Went out and messed around in the kayak off Perdido this afternoon. I've seen a ton of shark out there the last couple of weeks while I'm out chasing kings and spanish, so I decided to try and wrassle with a couple of them today. 

I went out and caught a ladyfish, a bluefish, and a spanish in short order. Rigged up the bluefish, dropped it about 300 yds off the beach. Within 5 minutes of returning, had a strike, but unfortunately he bit the thing in half and somehow missed the rear hook. 

Took out the ladyfish the same distance, and again, within about 10 minutes, had a strike. Started reeling,and something felt funny, almost as though there was nothing on the end of the line. I finally got it up to the breakers, and whatever it was started freaking out. Dragged "it" in and discovered that "it" was actually two sharks that had crashed the same bait! I guess the feeling of nothing fighting was because the two sharks were swimming in opposite directions, and not getting anywhere. Weird wild stuff. Anyway, I'm not sure of the ID on them, so if anyone can help out I'd appreciate it. I know they aren't blacktips, and the snout seems to pointy to be a bull. 

After releasing those two troublemakers, I brought out the spanish mack. Once again, 10 minutes in the water, and off it went. This time I had the bruiser blacktip you see in the photos, who was released safely. All and all, not a bad hour and a half out there this evening!


----------



## Chris V (Oct 18, 2007)

Nice report. The two in the first pic are most likely Blacknose Sharks, _Carcharhinus acronotus_


----------



## Johntravis89 (Aug 21, 2012)

Chris V said:


> Nice report.
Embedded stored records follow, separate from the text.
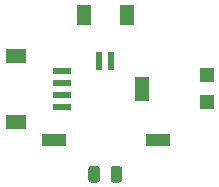
<source format=gts>
%TF.GenerationSoftware,KiCad,Pcbnew,(5.1.8-0-10_14)*%
%TF.CreationDate,2021-04-23T14:11:37-04:00*%
%TF.ProjectId,Custom_Piezo_Sensor_PCB,43757374-6f6d-45f5-9069-657a6f5f5365,rev?*%
%TF.SameCoordinates,Original*%
%TF.FileFunction,Soldermask,Top*%
%TF.FilePolarity,Negative*%
%FSLAX46Y46*%
G04 Gerber Fmt 4.6, Leading zero omitted, Abs format (unit mm)*
G04 Created by KiCad (PCBNEW (5.1.8-0-10_14)) date 2021-04-23 14:11:37*
%MOMM*%
%LPD*%
G01*
G04 APERTURE LIST*
%ADD10R,1.800000X1.200000*%
%ADD11R,1.550000X0.600000*%
%ADD12R,0.600000X1.550000*%
%ADD13R,1.200000X1.800000*%
%ADD14R,1.300000X1.300000*%
%ADD15R,1.300000X2.000000*%
%ADD16R,2.000000X1.100000*%
G04 APERTURE END LIST*
%TO.C,D1*%
G36*
G01*
X149550000Y-156782750D02*
X149550000Y-157695250D01*
G75*
G02*
X149306250Y-157939000I-243750J0D01*
G01*
X148818750Y-157939000D01*
G75*
G02*
X148575000Y-157695250I0J243750D01*
G01*
X148575000Y-156782750D01*
G75*
G02*
X148818750Y-156539000I243750J0D01*
G01*
X149306250Y-156539000D01*
G75*
G02*
X149550000Y-156782750I0J-243750D01*
G01*
G37*
G36*
G01*
X151425000Y-156782750D02*
X151425000Y-157695250D01*
G75*
G02*
X151181250Y-157939000I-243750J0D01*
G01*
X150693750Y-157939000D01*
G75*
G02*
X150450000Y-157695250I0J243750D01*
G01*
X150450000Y-156782750D01*
G75*
G02*
X150693750Y-156539000I243750J0D01*
G01*
X151181250Y-156539000D01*
G75*
G02*
X151425000Y-156782750I0J-243750D01*
G01*
G37*
%TD*%
D10*
%TO.C,J2*%
X142430800Y-152800000D03*
X142430800Y-147200000D03*
D11*
X146305800Y-149500000D03*
X146305800Y-148500000D03*
X146305800Y-150500000D03*
X146305800Y-151516000D03*
%TD*%
D12*
%TO.C,J1*%
X150500000Y-147652000D03*
X149500000Y-147652000D03*
D13*
X151800000Y-143777000D03*
X148200000Y-143777000D03*
%TD*%
D14*
%TO.C,VR1*%
X158592000Y-151150000D03*
X158592000Y-148850000D03*
D15*
X153092000Y-150000000D03*
%TD*%
D16*
%TO.C,SW1*%
X154450800Y-154318000D03*
X145650800Y-154318000D03*
%TD*%
M02*

</source>
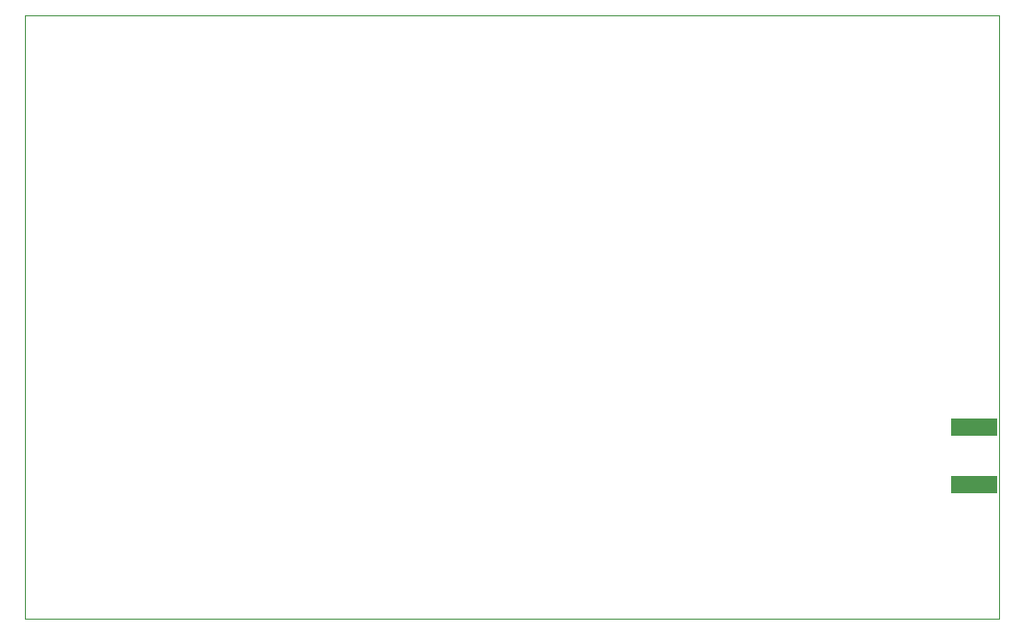
<source format=gbp>
G04 Layer_Color=16770453*
%FSLAX43Y43*%
%MOMM*%
G71*
G01*
G75*
%ADD26R,4.064X1.524*%
%ADD64C,0.100*%
D26*
X125610Y118553D02*
D03*
Y113473D02*
D03*
D64*
X41810Y154913D02*
X127810D01*
Y101613D02*
Y154913D01*
X41810Y101613D02*
Y154913D01*
Y101613D02*
X127810D01*
M02*

</source>
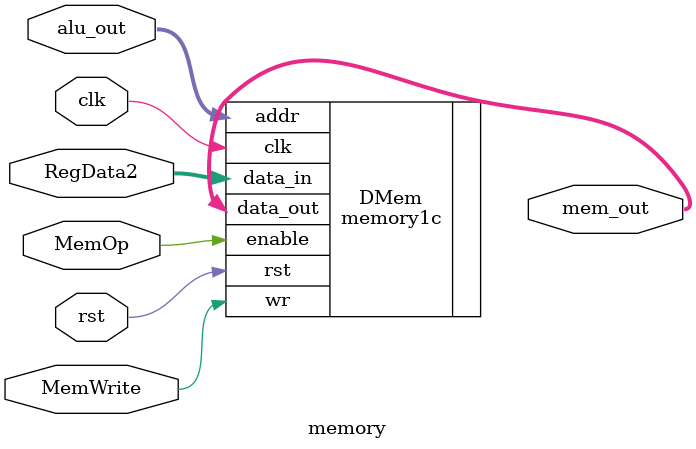
<source format=v>
module memory(clk, rst, alu_out, RegData2, MemOp, MemWrite, mem_out);
	input clk, rst;
	input MemOp, MemWrite;
	input [15:0] alu_out, RegData2;
	output [15:0] mem_out;


	memory1c DMem(.data_out(mem_out), .data_in(RegData2), .addr(alu_out),
		.enable(MemOp), .wr(MemWrite), .clk(clk), .rst(rst));
endmodule

</source>
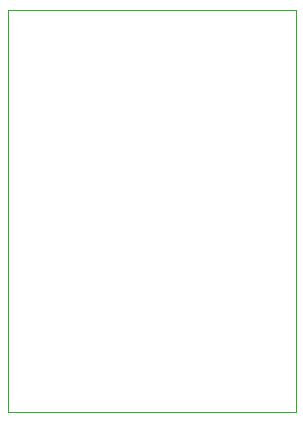
<source format=gbr>
G04 #@! TF.FileFunction,Profile,NP*
%FSLAX46Y46*%
G04 Gerber Fmt 4.6, Leading zero omitted, Abs format (unit mm)*
G04 Created by KiCad (PCBNEW 4.0.7) date Mon Feb  5 11:14:21 2018*
%MOMM*%
%LPD*%
G01*
G04 APERTURE LIST*
%ADD10C,0.100000*%
G04 APERTURE END LIST*
D10*
X110236000Y-72136000D02*
X110236000Y-106172000D01*
X85852000Y-72136000D02*
X110236000Y-72136000D01*
X85852000Y-106172000D02*
X85852000Y-72136000D01*
X110236000Y-106172000D02*
X85852000Y-106172000D01*
M02*

</source>
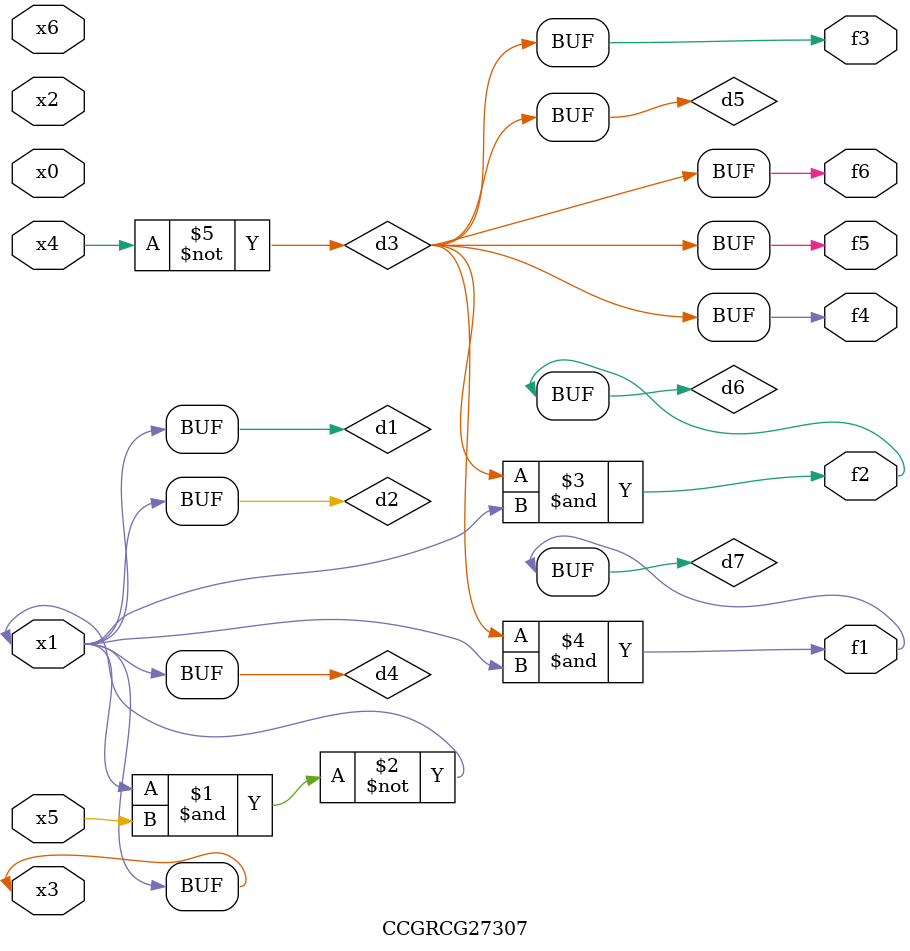
<source format=v>
module CCGRCG27307(
	input x0, x1, x2, x3, x4, x5, x6,
	output f1, f2, f3, f4, f5, f6
);

	wire d1, d2, d3, d4, d5, d6, d7;

	buf (d1, x1, x3);
	nand (d2, x1, x5);
	not (d3, x4);
	buf (d4, d1, d2);
	buf (d5, d3);
	and (d6, d3, d4);
	and (d7, d3, d4);
	assign f1 = d7;
	assign f2 = d6;
	assign f3 = d5;
	assign f4 = d5;
	assign f5 = d5;
	assign f6 = d5;
endmodule

</source>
The two in the first pic are most likely Blacknose Sharks, _Carcharhinus acronotus_


2x that! Chris can identify almost anything! Hes a beast at everything to do with fishing!!! :yes:


----------



## grey ghost (Jul 24, 2011)

Cool pics , sounds like a great evening on the beach!!


----------



## devinsdad (Mar 31, 2010)

That is awesome! 2 sharks on one line makes you the official PFF Sharker of the year. ;o)
We went on Friday and used live ladyfish and fresh caught Black Drum. Not one single run.


----------